If you’re staring longingly at the surfers having fun in the waves while you’re watching from shore, it might get you wondering—how long does it take to get good at surfing?
Learning to surf is a sport that takes over 100 hours of practice, but within less than two hours, you can stand up on your board. And within a few weeks, you should be improving your skill level.
As formerly non-surfers ourselves, we understand firsthand the desires and struggles of wanting to get good at surfing.
So, before you turn to a YouTube tutorial for tricks and pointers, read on to learn about what it takes to get good at surfing and tips for learning faster.
Understanding the Learning Curve
Everyone starts surfing with different fitness levels and balance. So, it’s impossible to place a one-size-fits-all time stamp on how long it’ll take you to learn to surf.
Furthermore, since some people might be able to dedicate every day to surfing while others can’t, it’s crucial to measure surfing proficiency in hours, not days or months.

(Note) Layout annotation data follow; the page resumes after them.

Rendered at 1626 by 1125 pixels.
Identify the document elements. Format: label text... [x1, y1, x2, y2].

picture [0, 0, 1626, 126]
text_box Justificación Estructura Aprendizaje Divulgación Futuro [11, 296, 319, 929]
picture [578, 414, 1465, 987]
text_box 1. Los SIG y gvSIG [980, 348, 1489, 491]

For this reason, a rough estimate of how long it takes to get good at surfing is 150 hours.
That number likely sounds overwhelming. But consider this—that’s less than four 40-hour workweeks. So, if you’re on sabbatical or are a teacher with the summers off, you can technically get good at surfing in less than a month.
A Surfer’s Learning Journey
It’s unwise to hop on a board and paddle out to a wave face, expecting to get up on your board as a first-timer. But the good news is that with the right instructor, you should be able to ride your first wave in under two hours.

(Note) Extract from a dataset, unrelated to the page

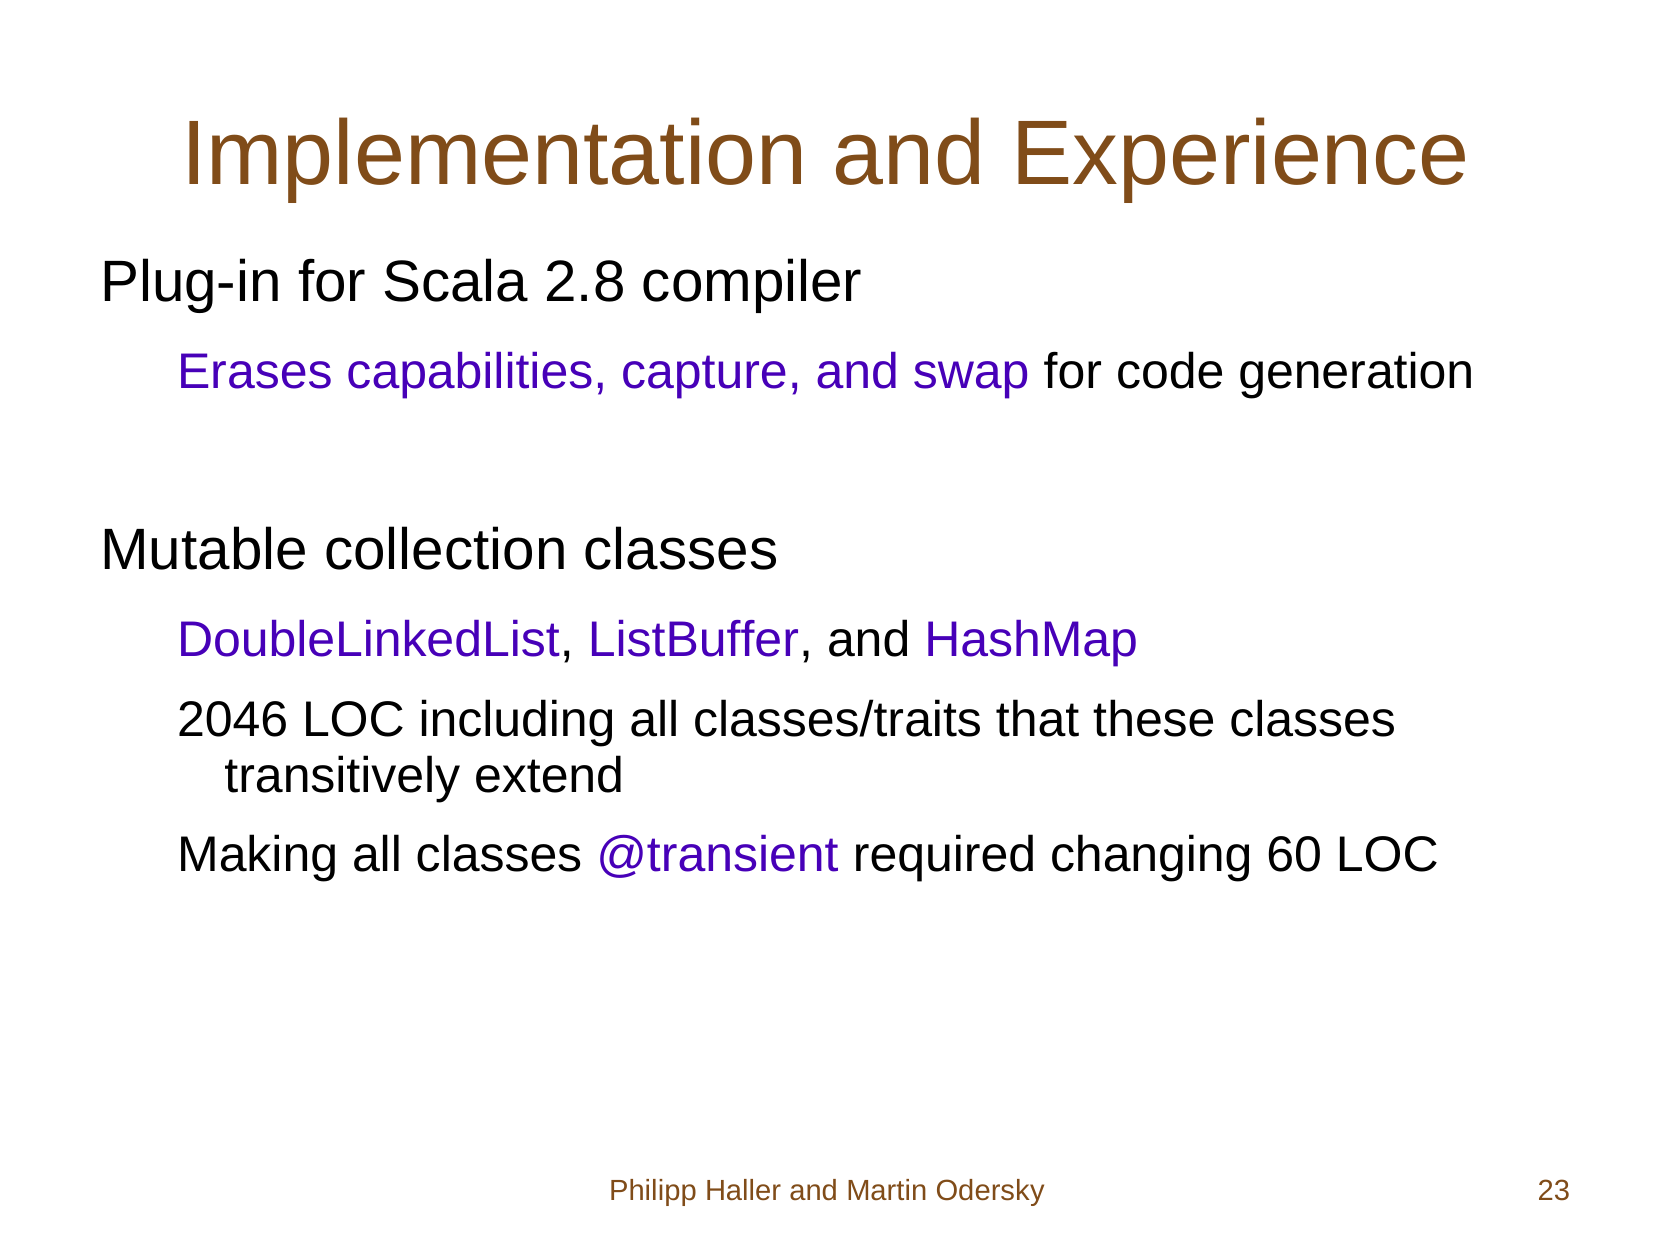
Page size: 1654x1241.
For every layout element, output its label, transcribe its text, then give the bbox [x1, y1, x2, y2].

title Implementation and Experience [82, 56, 1571, 248]
list Plug-in for Scala 2.8 compiler Erases capabilities, capture, and swap for code generation Mutable collection classes DoubleLinkedList, ListBuffer, and HashMap 2046 LOC including all classes/traits that these classes transitively extend Making all classes @transient required changing 60 LOC [82, 248, 1571, 1118]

So, below is a run-down on how long it takes to learn specific surfing techniques:
- Stand up on your board in shallow water (30 minutes)

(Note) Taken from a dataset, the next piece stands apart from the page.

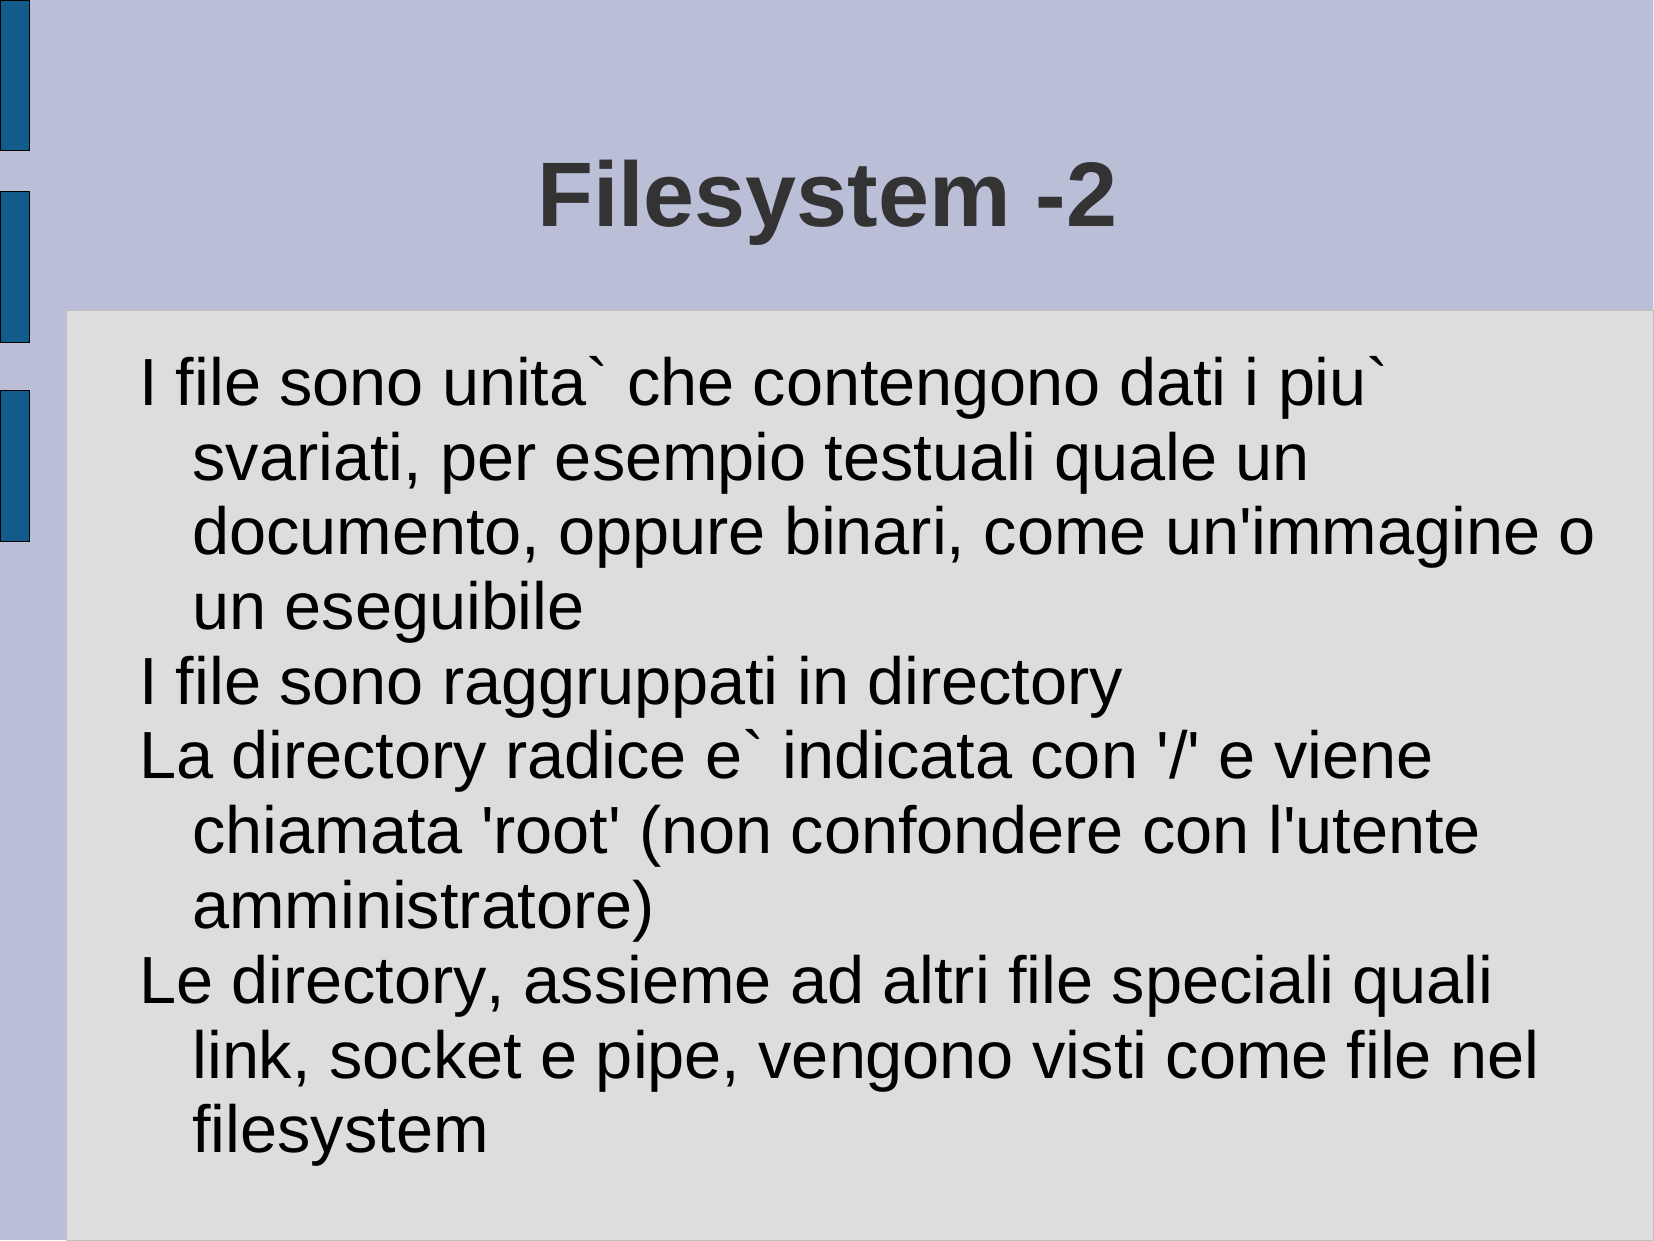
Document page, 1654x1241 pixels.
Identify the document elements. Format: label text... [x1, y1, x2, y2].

title Filesystem -2 [121, 91, 1534, 299]
list I file sono unita` che contengono dati i piu` svariati, per esempio testuali quale un documento, oppure binari, come un'immagine o un eseguibile I file sono raggruppati in directory La directory radice e` indicata con '/' e viene chiamata 'root' (non confondere con l'utente amministratore) Le directory, assieme ad altri file speciali quali link, socket e pipe, vengono visti come file nel filesystem [121, 344, 1625, 1201]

- Catching your first whitewater wave (less than 2 hours)
- Paddling without falling into the ocean (30 hours)
- Duck diving beneath a large wave (60 hours)
- Riding an unbroken wave (120+ hours)
- Riding green waves (150+ hours)
Variables That Impact Learning
We hate to break it to you, but you can’t go from a couch potato to a pro surfer. Instead, the progress you make surfing will depend on the following elements:
- Your current fitness level
- Picking a surfing spot suitable to your skills
- The quality and suitability of your surfboard
- Whether you hire an instructor or teach yourself
- Local conditions and the presence of warm water
Even though most people can’t practice surfing every day, you can actively work to improve your skills by focusing on your fitness when you’re out of the water.
Some excellent exercises to tone and build balance include kettlebell swings, ice-skater squats, and dumbbell bent rows.
The Importance of Surf Lessons
You can rent a surfboard at many beach destinations. But it’s unlikely you’ll succeed if you attempt to ride a wave on your own with no previous experience.
For this reason, we encourage you to sign up for surf lessons with a licensed instructor. Certified surfing instructors must adhere to the International Surfing Association’s governing body for training techniques and safety.
In addition to teaching you basic techniques, they’ll paddle you out to catch your first waves. Telling you when to get up on your board. Doing so will help you understand how to catch a wave. Which is one of the most challenging skills for beginner surfers.
If you don’t have much money to spend on surfing, even one surf lesson can help you catch more waves and decrease your surfing time learning curve.
Learn Surfing With the Right Surf Board
When considering the question, “How long does it take to get good at surfing?” it’s crucial you’re working with the right surfboard.
intermediate surfers and world-class pro surfers can get away with using shorter boards. But beginners should use longer and wider surfboards. That’s because it’ll make it easier to push on your board to master the pop-up technique.
A longer and wider surfboard will also help you build confidence and learn faster. You’ll be likely to fall less in your early days of learning.
That said, as you gain experience and pick your favorite surf spots, moving to a shorter board will help you do a duck dive and other techniques that take dozens of hours to learn.
Choosing the Right Waves
The best way to select a good place to surf is to search for a beach break other surfers use and watch them. Then, wait for a moment until you see where the best rides start from. Point your surfboard towards it, and test your paddling ability by making a bee-line there.
How much time you wait to catch your first wave will depend on your lineup. Which is when you’ll need to pick a point of reference with two fixed objects.
Beginner Surfer Tips
Having said you’ve surfed comes with pride, as this isn’t a sport that many people try. So, below are some tips to help you have a smooth experience on the water:
- Make surfing and paddling safety the first thing you focus on
- Don’t worry about what other surfers are doing; focus on yourself
- Ride your first board and more near the shore
- Avoid riding unbroken waves
Are You Ready to Ride Waves?
So, how long does it take to get good at surfing? You can get proficient in as little as three weeks. But the hours you put into learning are more important than the number of days.
Furthermore, the surf spot where you practice makes a big difference. Colder water, strong waves or night surfing can make it more challenging to learn the basics, and find fewer moments to stand on your board.
The good news is that everyone has their own experience based on their agility and effort. So, start this week by practicing and toning your body’s muscle memory. Before you know it, you’ll be moving from a beginner to an intermediate surfer in no time!